Some matches will be relocated to Victoria, while some teams will be able to host home games in a fly-in, fly-out plan to still play around the country.
It’s understood chartered flights could be used for those matches outside Victoria in a bid to minimise contact with the public and the risk of further infection.
CA has so far had to postpone two matches in the tournament, but are determined to press on with outbreaks in both the Brisbane and Melbourne Stars camps.
Having all teams based in one city will allow organisers to swap the order of games if required, as was done on the Gold Coast this week after positive virus cases at the Brisbane Heat.
“It’s very complex. We are gradually moving the teams into Melbourne,” CA CEO Nick Hockley told SEN.
“We saw the other night we had a critical mass of teams in south-east Queensland, and we were able to rejig fixtures to keep going.
“The last 10 days of the group stage of the competition, we will be gradually moving teams into Melbourne.
“They will still fly in and fly out for games in home markets.
“But if a team is impacted it gives us much more opportunity to swap teams in.”
Hockley said his belief the competition could continue on was based on the fact the outbreaks were “predominantly” in only two teams.
The Heat were set to be missing at least 12 players for their clash with the Melbourne Renegades in Geelong on Thursday night, after a major outbreak in their squad.
It comes after their clash with the Sydney Sixers has been postponed twice this week, first on Tuesday night and then again on Wednesday.
The Melbourne Stars have also had one game postponed, but been forced to play two others with local replacement players filling in.
They should welcome back the bulk of their 12 infected players against Adelaide Strikers on Friday if negative PCR results return in time, but that won’t include Glenn Maxwell who tested positive for COVID-19.

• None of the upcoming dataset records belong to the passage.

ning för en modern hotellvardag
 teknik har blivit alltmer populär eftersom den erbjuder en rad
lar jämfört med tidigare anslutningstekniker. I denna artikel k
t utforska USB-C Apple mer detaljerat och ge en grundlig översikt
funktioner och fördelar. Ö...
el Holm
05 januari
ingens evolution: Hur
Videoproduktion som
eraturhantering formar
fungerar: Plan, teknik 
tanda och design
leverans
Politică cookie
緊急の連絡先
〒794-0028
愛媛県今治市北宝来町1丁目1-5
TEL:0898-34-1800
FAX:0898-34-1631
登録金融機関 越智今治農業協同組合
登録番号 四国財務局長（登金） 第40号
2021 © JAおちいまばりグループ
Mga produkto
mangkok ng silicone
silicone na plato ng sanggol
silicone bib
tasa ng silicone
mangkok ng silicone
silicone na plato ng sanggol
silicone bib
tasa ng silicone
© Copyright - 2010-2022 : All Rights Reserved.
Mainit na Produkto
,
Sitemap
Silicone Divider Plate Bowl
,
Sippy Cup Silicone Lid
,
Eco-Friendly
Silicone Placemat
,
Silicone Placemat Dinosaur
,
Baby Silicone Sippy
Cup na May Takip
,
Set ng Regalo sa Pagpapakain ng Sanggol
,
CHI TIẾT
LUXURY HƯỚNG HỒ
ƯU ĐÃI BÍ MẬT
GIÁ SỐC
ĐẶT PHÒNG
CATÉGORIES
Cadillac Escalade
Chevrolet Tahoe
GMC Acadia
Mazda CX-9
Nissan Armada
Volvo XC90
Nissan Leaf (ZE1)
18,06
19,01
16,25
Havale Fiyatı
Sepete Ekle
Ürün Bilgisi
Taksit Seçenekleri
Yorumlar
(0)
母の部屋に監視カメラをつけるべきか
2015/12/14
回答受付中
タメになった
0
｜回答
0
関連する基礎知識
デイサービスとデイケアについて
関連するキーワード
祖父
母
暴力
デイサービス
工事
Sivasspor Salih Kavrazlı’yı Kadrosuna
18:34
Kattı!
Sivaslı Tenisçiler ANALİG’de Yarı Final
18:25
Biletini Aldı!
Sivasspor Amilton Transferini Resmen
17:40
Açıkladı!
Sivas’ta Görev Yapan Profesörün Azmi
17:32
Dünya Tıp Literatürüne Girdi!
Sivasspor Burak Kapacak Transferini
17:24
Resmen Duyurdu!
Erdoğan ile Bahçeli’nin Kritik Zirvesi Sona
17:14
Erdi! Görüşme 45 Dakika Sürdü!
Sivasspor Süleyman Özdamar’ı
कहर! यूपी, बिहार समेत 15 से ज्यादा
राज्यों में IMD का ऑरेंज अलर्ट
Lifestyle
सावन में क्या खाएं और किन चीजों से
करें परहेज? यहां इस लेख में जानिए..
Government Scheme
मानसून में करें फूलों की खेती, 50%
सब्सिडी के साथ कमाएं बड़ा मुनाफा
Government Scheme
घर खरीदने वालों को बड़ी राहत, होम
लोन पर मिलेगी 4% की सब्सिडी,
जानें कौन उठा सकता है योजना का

The Sixers and Strikers remain the only teams unaffected, with the Sydney Thunder, Hobart Hurricanes, Renegades and Perth Scorchers having players unavailable at times this season.
However, Hockley insisted the integrity of the competition had not been damaged, with more than 20 regular season matches to be played plus finals.
“While it’s not ideal, it’s great the level of commitment everyone is showing to the competition continuing,” Hockley said.
“In every step we have prioritised the health and wellbeing of those involved.
“We have a clear plan now for the final run in. We are very confident we will be able to complete the competition fully.”